Friday 12 June 2009

Adam Thorpe reviewed in FT by RTK

Thorpe is, of course, the author of the acclaimed Ulverton and many other acclaimed novels since. My write-up on his latest, Hodd, appeared in Monday's Financial Times, beginning like so:
"There’s a special thrill to be had from the meeting of a good novelist with a historical figure of mythical proportion. Such was the pleasure in Peter Carey’s reinvention of Ned Kelly in True History of the Kelly Gang, which was “true” only if you believe, as did Picasso, that “art is the lie that tells the truth”. Now we have the encounter of Adam Thorpe and Robin Hood, or “Robert Hodd” as he is known in the stylised Middle English of Thorpe’s beguiling new novel..."

Monday 8 June 2009

Elections/Leaders: Tessa Blackstone keeps it real

With a great swathe of the press and all of the Tory blogs now on Governmental Deathwatch, Tessa Blackstone has just used the Evening Standard to make most of the points that need making about the purported necessity of a General Election in the event of Captain Brown getting himself hoyed off the deck of the Titanic.
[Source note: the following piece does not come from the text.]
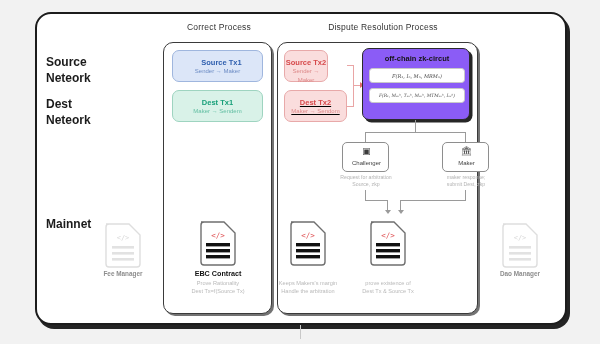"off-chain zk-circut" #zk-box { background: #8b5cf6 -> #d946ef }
To wit:
1. 'British general elections are not presidential.' (In other words, the Prime Minister is only the leader of the largest party in parliament.)
2. 'The power to call an election lies with the prime minister alone. A new leader could exert this power but would be wiser to bring in a Bill for fixed-term parliaments, with the election fixed for May 2010. It would remove uncertainty, speculation and the party of government having an advantage.'
There's a lot to be said for the proposed Bill. The feverish, gleeful insincerity of so many who claim to want their change of government right now and for the good of our poor ailing Nation would be seen for so much over-excited babble if only these same boosters were asked to say whether the Nation really, badly needed to go to the polls after the Falklands War, say, or in the middle of Nigel Lawson's boom (rather than, say, in the midst of its bust six months later - the first time I got to personally witness the spectacle of employees of the City of London staring down into pints of beer as though someone had urinated therein)?